Records from a data collection
━━━━

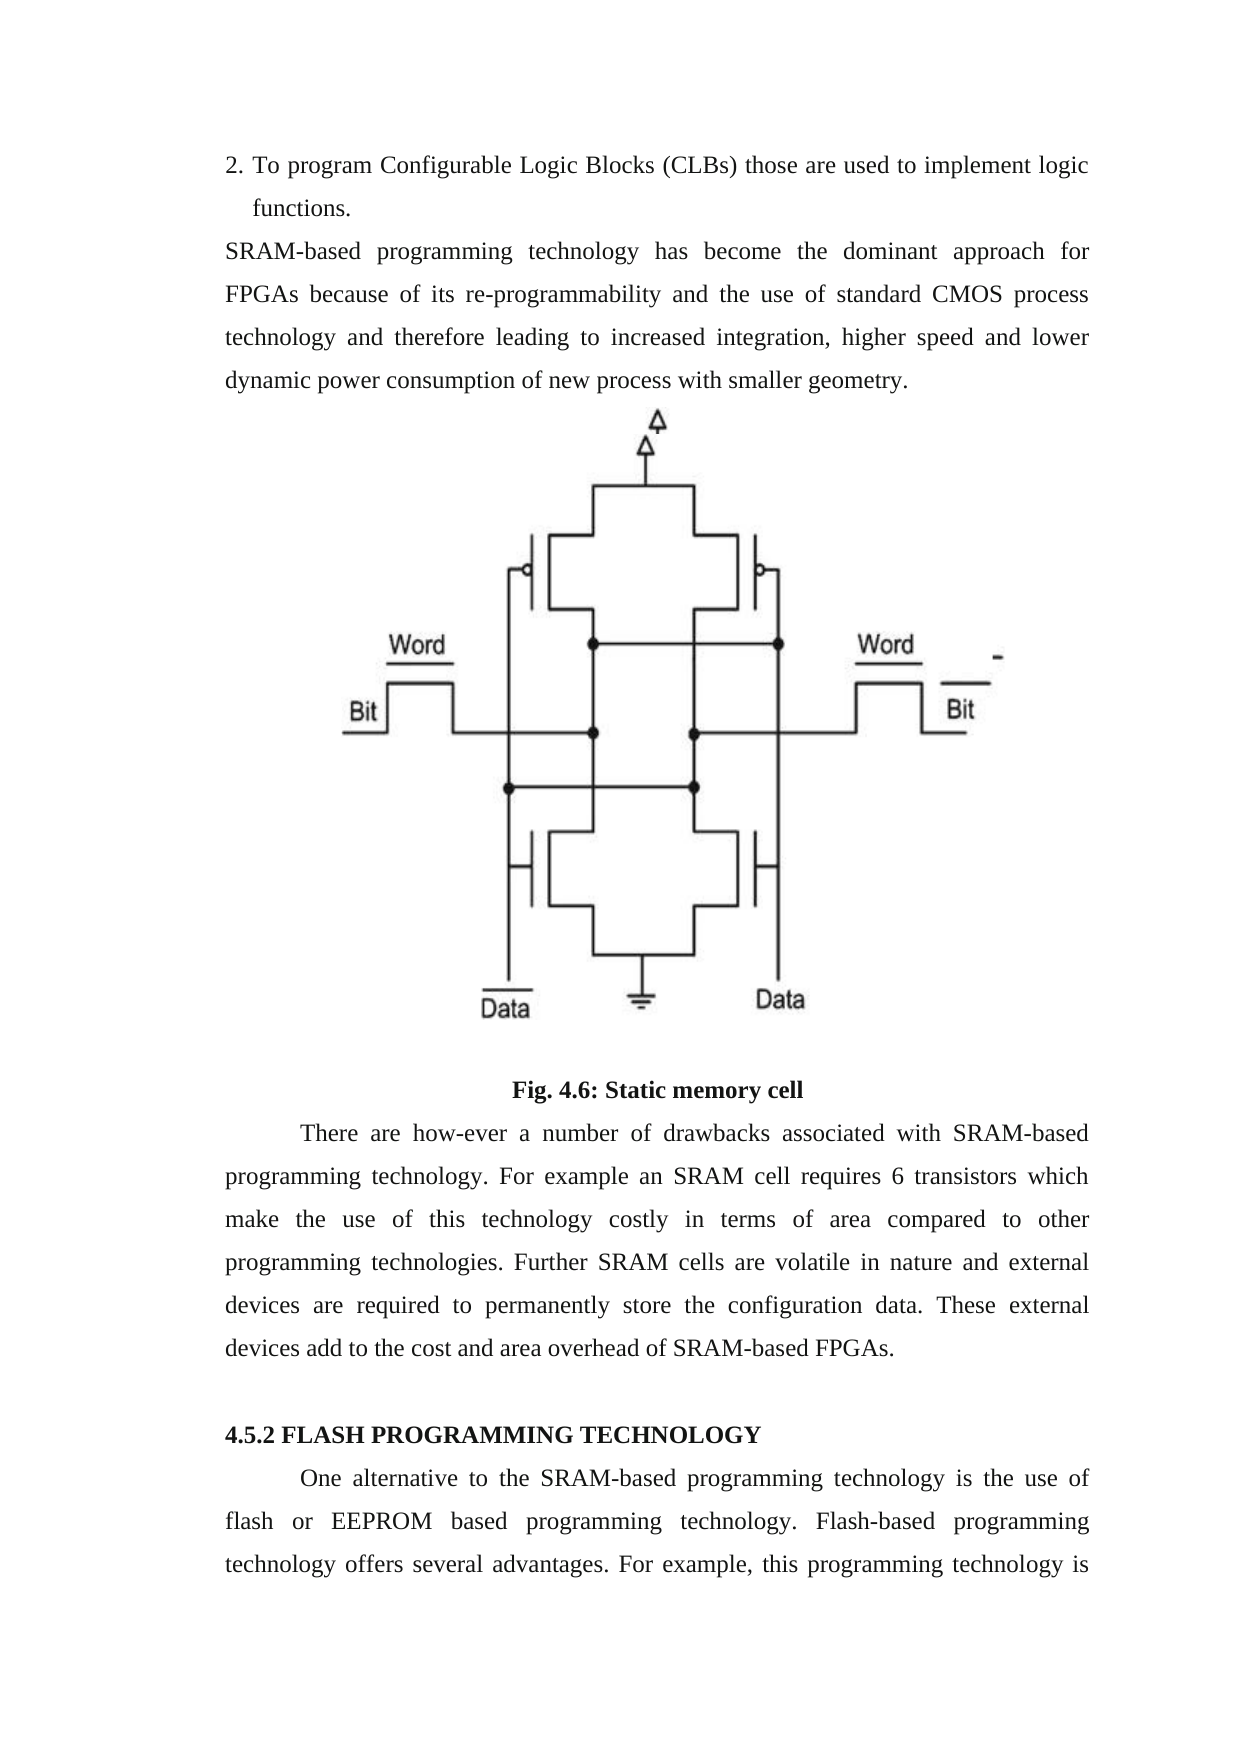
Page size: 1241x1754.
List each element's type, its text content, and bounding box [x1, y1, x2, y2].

picture [341, 407, 1005, 1020]
text SRAM-based programming technology has become the dominant approach for FPGAs because of its re-programmability and the use of standard CMOS process technology and therefore leading to increased integration, higher speed and lower dynamic power consumption of new process with smaller geometry. [225, 236, 1090, 394]
list To program Configurable Logic Blocks (CLBs) those are used to implement logic functions. [225, 150, 1090, 222]
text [225, 1463, 1090, 1578]
text There are how-ever a number of drawbacks associated with SRAM-based programming technology. For example an SRAM cell requires 6 transistors which make the use of this technology costly in terms of area compared to other programming technologies. Further SRAM cells are volatile in nature and external devices are required to permanently store the configuration data. These external devices add to the cost and area overhead of SRAM-based FPGAs. [225, 1118, 1090, 1362]
text 4.5.2 FLASH PROGRAMMING TECHNOLOGY [225, 1420, 1090, 1448]
text Fig. 4.6: Static memory cell [225, 1075, 1090, 1103]
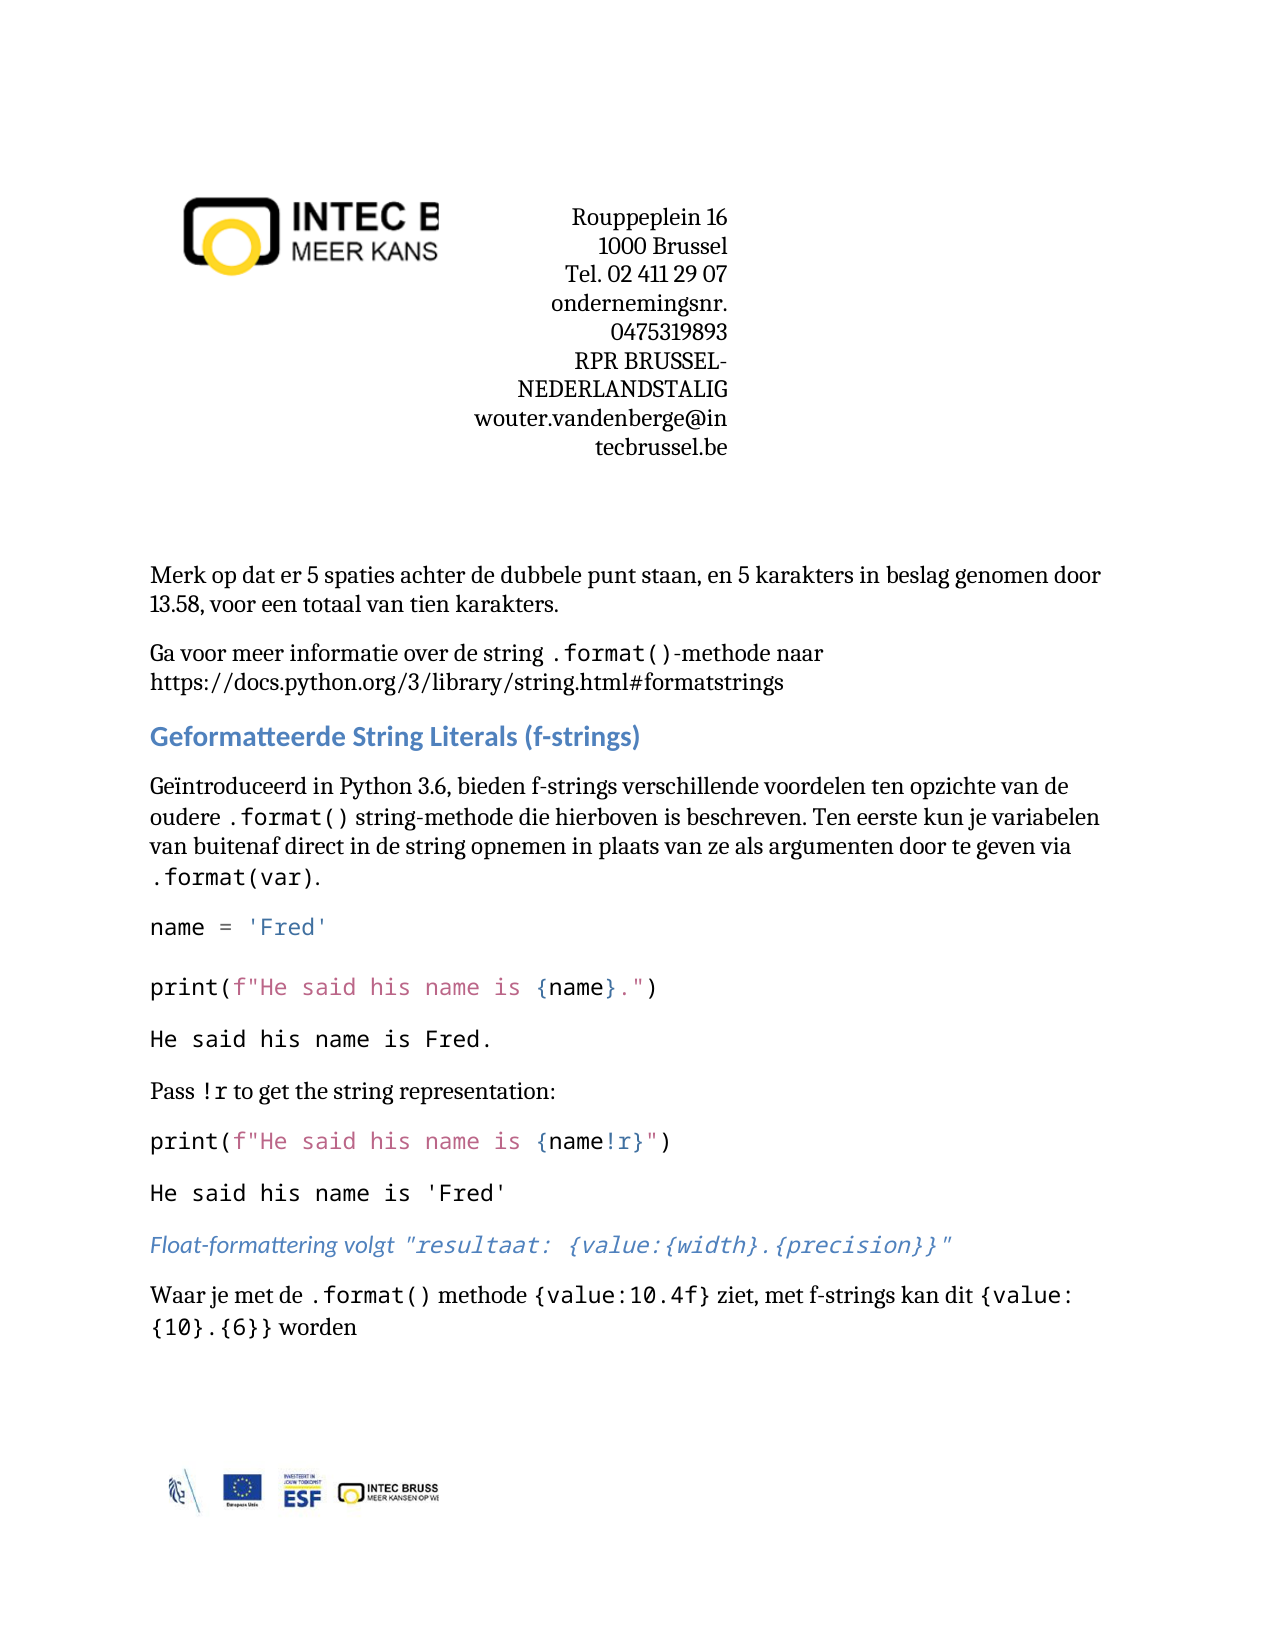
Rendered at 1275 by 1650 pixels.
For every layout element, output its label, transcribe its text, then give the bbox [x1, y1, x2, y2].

text Pass !r to get the string representation: [150, 1075, 1125, 1106]
picture [168, 1447, 439, 1534]
text Geïntroduceerd in Python 3.6, bieden f-strings verschillende voordelen ten opzichte van de oudere .format() string-methode die hierboven is beschreven. Ten eerste kun je variabelen van buitenaf direct in de string opnemen in plaats van ze als argumenten door te geven via .format(var). [150, 772, 1125, 892]
text name = 'Fred' print(f"He said his name is {name}.") [150, 911, 1125, 1002]
subtitle Float-formattering volgt "resultaat: {value:{width}.{precision}}" [150, 1229, 1125, 1261]
text He said his name is 'Fred' [150, 1177, 1125, 1208]
subtitle Geformatteerde String Literals (f-strings) [150, 718, 1125, 753]
text Ga voor meer informatie over de string .format()-methode naar https://docs.python.org/3/library/string.html#formatstrings [150, 637, 1125, 697]
text print(f"He said his name is {name!r}") [150, 1125, 1125, 1156]
text He said his name is Fred. [150, 1023, 1125, 1054]
text Merk op dat er 5 spaties achter de dubbele punt staan, en 5 karakters in beslag genomen door 13.58, voor een totaal van tien karakters. [150, 561, 1125, 618]
text Waar je met de .format() methode {value:10.4f} ziet, met f-strings kan dit {value:{10}.{6}} worden [150, 1279, 1125, 1342]
picture [168, 174, 439, 293]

━━━━

• **Requirement**:
Could you write out the records exactly while omitting every picture?

• **Answer below**:
Page size: 1241x1754.
List each element's type, its text content, and bounding box [x1, y1, x2, y2].

picture [341, 407, 1005, 1020]
text SRAM-based programming technology has become the dominant approach for FPGAs because of its re-programmability and the use of standard CMOS process technology and therefore leading to increased integration, higher speed and lower dynamic power consumption of new process with smaller geometry. [225, 236, 1090, 394]
list To program Configurable Logic Blocks (CLBs) those are used to implement logic functions. [225, 150, 1090, 222]
text [225, 1463, 1090, 1578]
text There are how-ever a number of drawbacks associated with SRAM-based programming technology. For example an SRAM cell requires 6 transistors which make the use of this technology costly in terms of area compared to other programming technologies. Further SRAM cells are volatile in nature and external devices are required to permanently store the configuration data. These external devices add to the cost and area overhead of SRAM-based FPGAs. [225, 1118, 1090, 1362]
text 4.5.2 FLASH PROGRAMMING TECHNOLOGY [225, 1420, 1090, 1448]
text Fig. 4.6: Static memory cell [225, 1075, 1090, 1103]
Rendered at 1275 by 1650 pixels.
For every layout element, output its label, transcribe its text, then give the bbox [x1, y1, x2, y2].

text Pass !r to get the string representation: [150, 1075, 1125, 1106]
picture [168, 1447, 439, 1534]
text Geïntroduceerd in Python 3.6, bieden f-strings verschillende voordelen ten opzichte van de oudere .format() string-methode die hierboven is beschreven. Ten eerste kun je variabelen van buitenaf direct in de string opnemen in plaats van ze als argumenten door te geven via .format(var). [150, 772, 1125, 892]
text name = 'Fred' print(f"He said his name is {name}.") [150, 911, 1125, 1002]
subtitle Float-formattering volgt "resultaat: {value:{width}.{precision}}" [150, 1229, 1125, 1261]
text He said his name is 'Fred' [150, 1177, 1125, 1208]
subtitle Geformatteerde String Literals (f-strings) [150, 718, 1125, 753]
text Ga voor meer informatie over de string .format()-methode naar https://docs.python.org/3/library/string.html#formatstrings [150, 637, 1125, 697]
text print(f"He said his name is {name!r}") [150, 1125, 1125, 1156]
text He said his name is Fred. [150, 1023, 1125, 1054]
text Merk op dat er 5 spaties achter de dubbele punt staan, en 5 karakters in beslag genomen door 13.58, voor een totaal van tien karakters. [150, 561, 1125, 618]
text Waar je met de .format() methode {value:10.4f} ziet, met f-strings kan dit {value:{10}.{6}} worden [150, 1279, 1125, 1342]
picture [168, 174, 439, 293]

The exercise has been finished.